Bei näherem Hinsehen erweisen sich sogar Binsenwahrheiten als wackelige Hypothesen. Als ob es einen doppelten Boden gäbe, unter dem vermeintliche Gewissheiten zerbröseln. Wie ist es sonst zu erklären, dass Alan Greenspan, langjähriger Präsident der amerikanischen Notenbank und ein Meister im Jonglieren allergrößter Summen, nach seinem Ausscheiden aus dem Amt eingestanden hat, dass er am Ende nicht wisse, was Geld eigentlich sei?
Ursprungsmythen
Doch beginnen wir am Anfang – wenn wir ihn denn finden. Denn die Wurzeln des Geldes liegen im Dunkeln und sind immer wieder Anlass für prinzipielle Debatten. Die einen pochen auf einen religiösen Ursprung in Opferritualen, die anderen auf den Akt der Beglaubigung, der einen Wert festhält und garantiert. Und wieder andere betonen eine fließende Entwicklung aus dem Warenhandel.
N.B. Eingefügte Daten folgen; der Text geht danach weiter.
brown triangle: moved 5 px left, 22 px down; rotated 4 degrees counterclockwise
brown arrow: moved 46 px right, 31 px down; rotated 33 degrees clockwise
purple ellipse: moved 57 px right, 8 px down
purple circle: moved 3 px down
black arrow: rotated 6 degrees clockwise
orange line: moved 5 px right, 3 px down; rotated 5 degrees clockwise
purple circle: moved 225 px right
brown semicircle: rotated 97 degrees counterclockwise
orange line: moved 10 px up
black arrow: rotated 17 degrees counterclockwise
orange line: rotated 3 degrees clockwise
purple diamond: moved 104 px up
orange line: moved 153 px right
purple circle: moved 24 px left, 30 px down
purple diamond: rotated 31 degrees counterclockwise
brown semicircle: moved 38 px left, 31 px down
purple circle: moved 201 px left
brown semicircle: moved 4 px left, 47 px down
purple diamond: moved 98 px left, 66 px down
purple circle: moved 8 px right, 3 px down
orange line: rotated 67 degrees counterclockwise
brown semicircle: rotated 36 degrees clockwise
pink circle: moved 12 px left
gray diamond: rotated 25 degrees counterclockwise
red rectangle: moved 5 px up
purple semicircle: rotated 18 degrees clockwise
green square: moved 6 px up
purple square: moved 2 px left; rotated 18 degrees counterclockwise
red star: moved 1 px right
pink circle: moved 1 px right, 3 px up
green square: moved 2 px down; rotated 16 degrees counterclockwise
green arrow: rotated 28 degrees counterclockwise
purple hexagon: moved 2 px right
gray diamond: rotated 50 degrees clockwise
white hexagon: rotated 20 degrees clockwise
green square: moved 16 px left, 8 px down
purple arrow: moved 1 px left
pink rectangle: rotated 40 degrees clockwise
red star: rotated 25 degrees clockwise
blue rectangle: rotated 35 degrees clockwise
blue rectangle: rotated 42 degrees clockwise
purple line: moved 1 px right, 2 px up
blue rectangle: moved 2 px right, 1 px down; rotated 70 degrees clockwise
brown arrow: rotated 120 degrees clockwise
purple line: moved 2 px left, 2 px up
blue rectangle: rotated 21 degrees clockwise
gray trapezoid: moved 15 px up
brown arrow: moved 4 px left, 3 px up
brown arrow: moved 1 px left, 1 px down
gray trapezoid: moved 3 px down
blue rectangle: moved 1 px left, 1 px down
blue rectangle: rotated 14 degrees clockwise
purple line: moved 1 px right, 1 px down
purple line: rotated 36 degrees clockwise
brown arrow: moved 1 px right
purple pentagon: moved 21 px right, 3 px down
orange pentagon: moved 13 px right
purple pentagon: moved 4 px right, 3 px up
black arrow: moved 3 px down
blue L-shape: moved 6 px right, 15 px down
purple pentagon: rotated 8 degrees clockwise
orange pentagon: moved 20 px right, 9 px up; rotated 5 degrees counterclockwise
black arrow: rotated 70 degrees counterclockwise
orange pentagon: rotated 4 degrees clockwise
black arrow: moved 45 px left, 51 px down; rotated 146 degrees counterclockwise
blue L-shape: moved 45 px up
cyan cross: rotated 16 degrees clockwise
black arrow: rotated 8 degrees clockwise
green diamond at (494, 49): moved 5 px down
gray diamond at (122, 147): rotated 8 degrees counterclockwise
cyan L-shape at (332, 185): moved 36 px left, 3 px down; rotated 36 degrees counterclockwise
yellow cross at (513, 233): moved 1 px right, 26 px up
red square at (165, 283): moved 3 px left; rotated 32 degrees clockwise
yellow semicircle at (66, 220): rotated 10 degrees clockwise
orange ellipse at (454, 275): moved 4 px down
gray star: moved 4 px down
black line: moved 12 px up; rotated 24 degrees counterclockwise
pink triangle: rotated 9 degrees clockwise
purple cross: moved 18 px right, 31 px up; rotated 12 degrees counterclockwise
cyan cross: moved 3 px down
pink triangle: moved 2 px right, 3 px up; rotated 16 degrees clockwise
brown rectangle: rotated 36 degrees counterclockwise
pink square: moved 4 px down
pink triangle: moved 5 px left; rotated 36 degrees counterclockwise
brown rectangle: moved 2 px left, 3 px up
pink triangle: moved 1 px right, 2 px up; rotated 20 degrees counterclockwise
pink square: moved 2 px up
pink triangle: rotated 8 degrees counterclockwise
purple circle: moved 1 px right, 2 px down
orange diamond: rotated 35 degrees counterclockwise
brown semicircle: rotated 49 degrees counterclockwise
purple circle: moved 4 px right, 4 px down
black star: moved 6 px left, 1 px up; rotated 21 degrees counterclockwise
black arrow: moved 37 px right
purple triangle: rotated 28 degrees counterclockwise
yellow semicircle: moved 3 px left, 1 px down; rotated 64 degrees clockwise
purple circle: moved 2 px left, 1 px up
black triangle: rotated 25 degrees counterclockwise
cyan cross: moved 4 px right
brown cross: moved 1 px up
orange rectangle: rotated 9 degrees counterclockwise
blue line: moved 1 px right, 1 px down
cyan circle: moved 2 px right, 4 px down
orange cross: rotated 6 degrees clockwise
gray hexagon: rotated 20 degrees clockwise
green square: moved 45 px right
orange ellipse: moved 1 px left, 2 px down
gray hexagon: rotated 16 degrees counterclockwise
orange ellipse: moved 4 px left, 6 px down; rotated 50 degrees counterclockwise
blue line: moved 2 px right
» Die Phönizier haben das Geld erfunden – aber warum so wenig? «
Johann Nestroy
Ihre These: Weil die zu tauschenden Waren nicht immer denselben Gebrauchswert hatten und oft nicht dann nachgefragt wurden, wenn sie verfügbar waren, entwickelte sich nach und nach so etwas wie ein Zwischengut oder Tauschmedium, das einfach zu transportieren, gut teilbar, ausreichend vorhanden und wertbeständig war. Und damit, so erzählen es die Anhänger dieser Geschichte, war der, der einen Faustkeil zu viel und ein Stück Mammutfleisch zu wenig hatte, nicht mehr auf das unverschämte Glück angewiesen, jemandem über den Weg zu laufen, der ausgerechnet ein Stück Mammutfleisch zu viel und einen Faustkeil zu wenig hatte. Und noch dazu in diesem Augenblick willens war, dieses Eine gegen jenes Andere zu tauschen. Klingt auf den ersten Blick plausibel. Aber eben nur auf den ersten Blick. Denn diese Ursprungsgeschichte des Geldes setzt genau das voraus, dessen Entstehung sie erklären will: einen Tauschhandel, der ohne Tauschmedium funktioniert. Und: Sie beantwortet die Frage nicht, was Geld eigentlich seinen Wert und damit Gültigkeit verleiht. „Geld ist zu Geld erklärtes Geld, beglaubigt vom Vertrauen der Geldgemeinde in seine Gültigkeit,“ notiert Dieter Schnaas in seiner Kulturgeschichte des Geldes.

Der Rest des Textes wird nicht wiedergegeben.